What the study does not answer
The survey captures attitudes, not outcomes. It tells us what seafarers believe about autonomous ships, not whether those beliefs are correct. It is possible that autonomous systems will, once deployed, prove safer than human-operated vessels in many scenarios. The data to answer that question does not yet exist because large-scale autonomous vessel operations have not begun.
The sample is exclusively Norwegian.

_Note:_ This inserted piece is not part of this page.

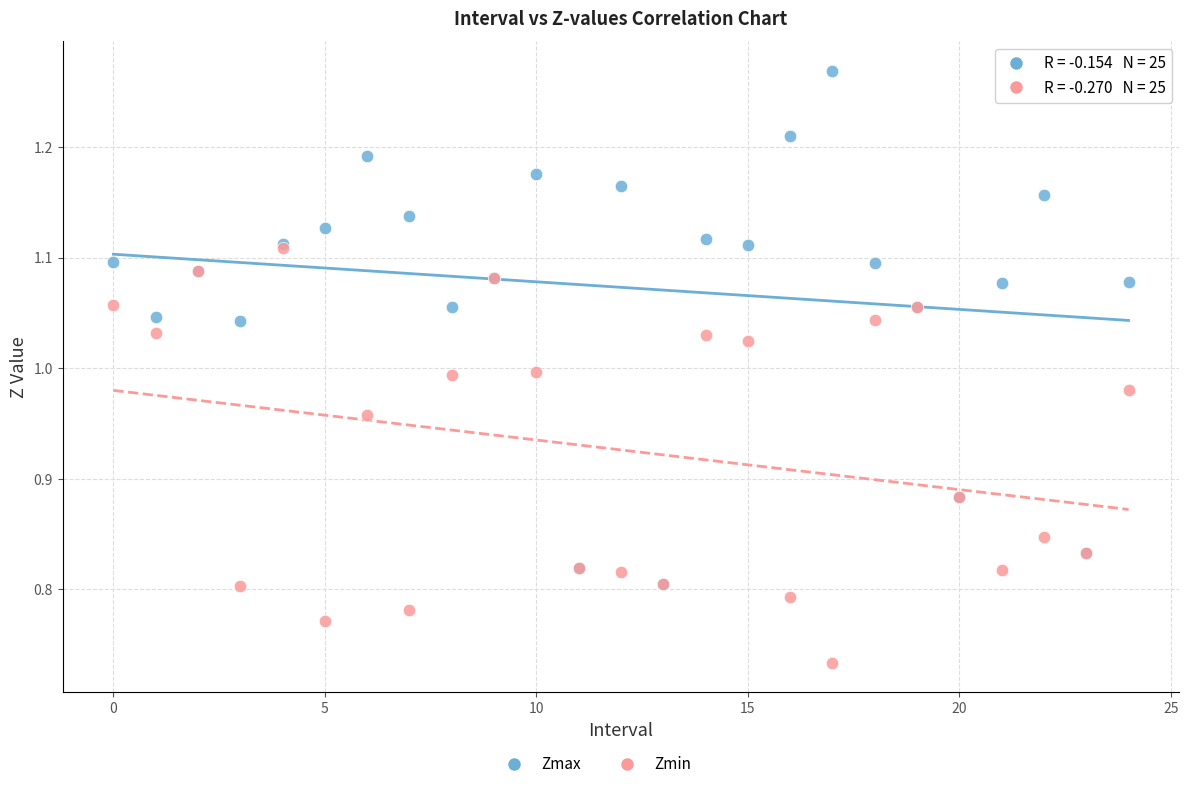

Which series contains the highest Y value?

Zmax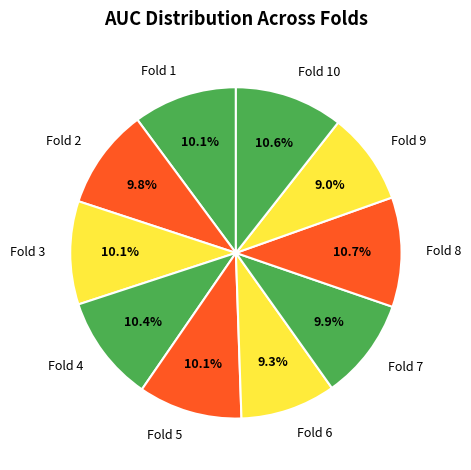

What percentage do Fold 8 and Fold 10 together represent?

21.3%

Norway is a global leader in maritime autonomy research and deployment, so its seafarers may be more informed about the technology than their counterparts elsewhere, but their concerns and cultural context may not generalize to other maritime nations.
The study also does not capture passenger perspectives or those of other maritime stakeholders, such as port authorities, insurers, or regulatory bodies, whose trust will also be essential for the technology's adoption.
What the study does establish, convincingly, is that the people with the most direct experience operating ships have specific, articulated, and widespread concerns about autonomy. Whether those concerns are addressed through better technology, better communication, or better human-centered design will determine whether autonomous shipping succeeds not just technically, but operationally.